Start of Given information

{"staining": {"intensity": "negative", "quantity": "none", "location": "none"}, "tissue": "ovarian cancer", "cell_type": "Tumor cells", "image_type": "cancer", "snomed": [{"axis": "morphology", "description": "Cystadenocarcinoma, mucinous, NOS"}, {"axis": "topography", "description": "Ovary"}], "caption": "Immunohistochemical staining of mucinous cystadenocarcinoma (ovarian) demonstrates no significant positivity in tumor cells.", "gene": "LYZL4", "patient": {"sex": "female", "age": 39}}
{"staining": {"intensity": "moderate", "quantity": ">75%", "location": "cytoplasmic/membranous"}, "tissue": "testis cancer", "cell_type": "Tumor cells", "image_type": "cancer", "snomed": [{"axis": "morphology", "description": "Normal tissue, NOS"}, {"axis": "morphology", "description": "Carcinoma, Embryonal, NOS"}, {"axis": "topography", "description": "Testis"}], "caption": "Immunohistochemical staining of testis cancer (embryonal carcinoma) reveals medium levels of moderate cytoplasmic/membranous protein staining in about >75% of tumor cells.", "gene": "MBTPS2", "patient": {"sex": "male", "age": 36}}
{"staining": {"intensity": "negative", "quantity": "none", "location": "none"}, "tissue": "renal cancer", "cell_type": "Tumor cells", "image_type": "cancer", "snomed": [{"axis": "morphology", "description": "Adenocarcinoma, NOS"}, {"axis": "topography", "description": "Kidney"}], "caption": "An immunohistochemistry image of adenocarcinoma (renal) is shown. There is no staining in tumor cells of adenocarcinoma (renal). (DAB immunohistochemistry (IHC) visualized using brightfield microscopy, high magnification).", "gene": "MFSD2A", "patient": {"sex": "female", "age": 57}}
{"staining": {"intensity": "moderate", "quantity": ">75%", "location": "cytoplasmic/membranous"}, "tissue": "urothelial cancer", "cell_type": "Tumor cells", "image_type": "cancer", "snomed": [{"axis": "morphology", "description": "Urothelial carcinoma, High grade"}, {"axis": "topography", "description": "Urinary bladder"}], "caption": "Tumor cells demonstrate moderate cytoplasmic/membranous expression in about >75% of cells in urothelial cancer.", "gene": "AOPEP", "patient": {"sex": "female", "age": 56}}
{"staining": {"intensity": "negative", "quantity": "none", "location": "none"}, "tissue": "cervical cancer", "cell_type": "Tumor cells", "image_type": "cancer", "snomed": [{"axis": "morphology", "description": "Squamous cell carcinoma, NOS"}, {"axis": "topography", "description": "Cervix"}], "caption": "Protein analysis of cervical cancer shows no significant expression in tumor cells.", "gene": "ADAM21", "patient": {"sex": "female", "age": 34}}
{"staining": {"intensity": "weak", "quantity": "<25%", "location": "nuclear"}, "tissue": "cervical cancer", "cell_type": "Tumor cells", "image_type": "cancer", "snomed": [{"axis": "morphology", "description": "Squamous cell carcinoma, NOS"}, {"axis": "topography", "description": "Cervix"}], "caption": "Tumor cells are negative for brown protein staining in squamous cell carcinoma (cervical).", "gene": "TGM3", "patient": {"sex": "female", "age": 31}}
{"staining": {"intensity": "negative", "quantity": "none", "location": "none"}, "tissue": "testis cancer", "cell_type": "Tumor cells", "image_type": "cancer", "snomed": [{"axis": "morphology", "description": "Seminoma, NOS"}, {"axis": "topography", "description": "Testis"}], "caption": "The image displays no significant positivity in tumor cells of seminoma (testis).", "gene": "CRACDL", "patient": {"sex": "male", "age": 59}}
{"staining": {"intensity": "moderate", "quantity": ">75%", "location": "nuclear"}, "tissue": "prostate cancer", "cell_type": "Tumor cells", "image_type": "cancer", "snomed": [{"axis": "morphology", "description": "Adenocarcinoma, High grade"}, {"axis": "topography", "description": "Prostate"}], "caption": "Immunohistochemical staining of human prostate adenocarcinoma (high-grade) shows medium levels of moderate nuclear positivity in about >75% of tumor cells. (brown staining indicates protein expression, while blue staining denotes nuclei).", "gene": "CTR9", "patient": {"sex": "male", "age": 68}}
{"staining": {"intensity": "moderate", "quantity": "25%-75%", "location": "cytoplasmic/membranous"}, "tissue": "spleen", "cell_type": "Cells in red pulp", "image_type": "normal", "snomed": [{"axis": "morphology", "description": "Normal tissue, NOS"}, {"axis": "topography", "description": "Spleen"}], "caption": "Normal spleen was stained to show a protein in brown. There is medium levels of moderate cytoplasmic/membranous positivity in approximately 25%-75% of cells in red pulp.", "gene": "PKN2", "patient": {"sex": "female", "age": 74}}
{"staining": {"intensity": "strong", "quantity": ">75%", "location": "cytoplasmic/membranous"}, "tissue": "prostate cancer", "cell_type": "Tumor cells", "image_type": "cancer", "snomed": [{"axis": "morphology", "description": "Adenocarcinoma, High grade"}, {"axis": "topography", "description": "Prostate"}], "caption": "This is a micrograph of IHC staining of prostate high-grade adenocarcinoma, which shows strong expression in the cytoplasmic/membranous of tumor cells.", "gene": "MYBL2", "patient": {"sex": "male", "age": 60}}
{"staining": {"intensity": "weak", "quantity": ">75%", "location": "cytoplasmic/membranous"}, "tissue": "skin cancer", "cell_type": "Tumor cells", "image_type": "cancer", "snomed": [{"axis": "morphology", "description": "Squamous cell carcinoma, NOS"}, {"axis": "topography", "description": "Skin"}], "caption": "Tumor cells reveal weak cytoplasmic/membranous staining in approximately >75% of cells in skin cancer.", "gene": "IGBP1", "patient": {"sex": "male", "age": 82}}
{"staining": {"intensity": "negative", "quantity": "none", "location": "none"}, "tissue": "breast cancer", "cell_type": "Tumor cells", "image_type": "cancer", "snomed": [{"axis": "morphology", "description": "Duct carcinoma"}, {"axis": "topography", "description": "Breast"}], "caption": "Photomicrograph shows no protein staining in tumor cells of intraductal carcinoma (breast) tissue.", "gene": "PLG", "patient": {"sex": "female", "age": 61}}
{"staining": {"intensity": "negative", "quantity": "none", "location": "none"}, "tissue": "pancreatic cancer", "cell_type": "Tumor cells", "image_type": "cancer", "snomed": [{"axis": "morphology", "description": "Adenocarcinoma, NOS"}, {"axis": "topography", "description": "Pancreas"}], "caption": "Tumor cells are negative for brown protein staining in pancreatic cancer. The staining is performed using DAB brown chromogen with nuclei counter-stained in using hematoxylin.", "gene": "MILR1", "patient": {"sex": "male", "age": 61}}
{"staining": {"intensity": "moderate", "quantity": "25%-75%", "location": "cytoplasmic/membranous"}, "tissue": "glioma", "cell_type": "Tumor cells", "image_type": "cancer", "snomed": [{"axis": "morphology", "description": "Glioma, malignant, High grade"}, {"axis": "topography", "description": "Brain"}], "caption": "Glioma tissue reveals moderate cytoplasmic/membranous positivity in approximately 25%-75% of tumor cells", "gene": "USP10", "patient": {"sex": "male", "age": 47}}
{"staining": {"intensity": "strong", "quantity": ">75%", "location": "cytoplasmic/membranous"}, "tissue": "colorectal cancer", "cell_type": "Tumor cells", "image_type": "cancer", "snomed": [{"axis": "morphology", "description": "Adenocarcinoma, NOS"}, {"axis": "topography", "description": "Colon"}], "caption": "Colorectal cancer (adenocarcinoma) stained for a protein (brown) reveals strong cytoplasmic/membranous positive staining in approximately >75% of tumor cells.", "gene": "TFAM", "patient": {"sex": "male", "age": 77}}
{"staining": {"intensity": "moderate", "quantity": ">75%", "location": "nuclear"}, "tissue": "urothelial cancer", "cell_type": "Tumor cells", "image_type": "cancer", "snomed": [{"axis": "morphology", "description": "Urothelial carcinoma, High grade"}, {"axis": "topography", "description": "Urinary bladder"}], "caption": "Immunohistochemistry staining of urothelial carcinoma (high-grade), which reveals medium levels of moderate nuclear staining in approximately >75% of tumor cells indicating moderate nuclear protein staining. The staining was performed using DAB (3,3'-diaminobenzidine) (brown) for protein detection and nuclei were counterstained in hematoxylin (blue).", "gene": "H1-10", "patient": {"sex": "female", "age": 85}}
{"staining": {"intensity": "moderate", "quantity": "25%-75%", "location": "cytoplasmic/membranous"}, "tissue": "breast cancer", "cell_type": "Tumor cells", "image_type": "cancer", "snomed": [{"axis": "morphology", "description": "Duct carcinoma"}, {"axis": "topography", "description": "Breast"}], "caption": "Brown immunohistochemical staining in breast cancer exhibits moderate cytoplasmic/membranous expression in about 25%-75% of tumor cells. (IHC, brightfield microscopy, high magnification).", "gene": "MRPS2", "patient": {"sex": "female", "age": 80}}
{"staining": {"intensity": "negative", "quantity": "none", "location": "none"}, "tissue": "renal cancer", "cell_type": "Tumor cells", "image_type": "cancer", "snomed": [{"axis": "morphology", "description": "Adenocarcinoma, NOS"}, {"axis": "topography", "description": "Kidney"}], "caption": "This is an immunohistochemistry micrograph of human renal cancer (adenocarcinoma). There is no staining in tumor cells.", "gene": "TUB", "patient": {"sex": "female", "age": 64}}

End of Given information

* **Your assignment**
In the records above, the line with "analysis of cervical" marks the start and the line with "staining in squamous" marks the end; copy that stretch exactly, both lines included, and nothing else.

* **Solution for this exercise**
{"staining": {"intensity": "negative", "quantity": "none", "location": "none"}, "tissue": "cervical cancer", "cell_type": "Tumor cells", "image_type": "cancer", "snomed": [{"axis": "morphology", "description": "Squamous cell carcinoma, NOS"}, {"axis": "topography", "description": "Cervix"}], "caption": "Protein analysis of cervical cancer shows no significant expression in tumor cells.", "gene": "ADAM21", "patient": {"sex": "female", "age": 34}}
{"staining": {"intensity": "weak", "quantity": "<25%", "location": "nuclear"}, "tissue": "cervical cancer", "cell_type": "Tumor cells", "image_type": "cancer", "snomed": [{"axis": "morphology", "description": "Squamous cell carcinoma, NOS"}, {"axis": "topography", "description": "Cervix"}], "caption": "Tumor cells are negative for brown protein staining in squamous cell carcinoma (cervical).", "gene": "TGM3", "patient": {"sex": "female", "age": 31}}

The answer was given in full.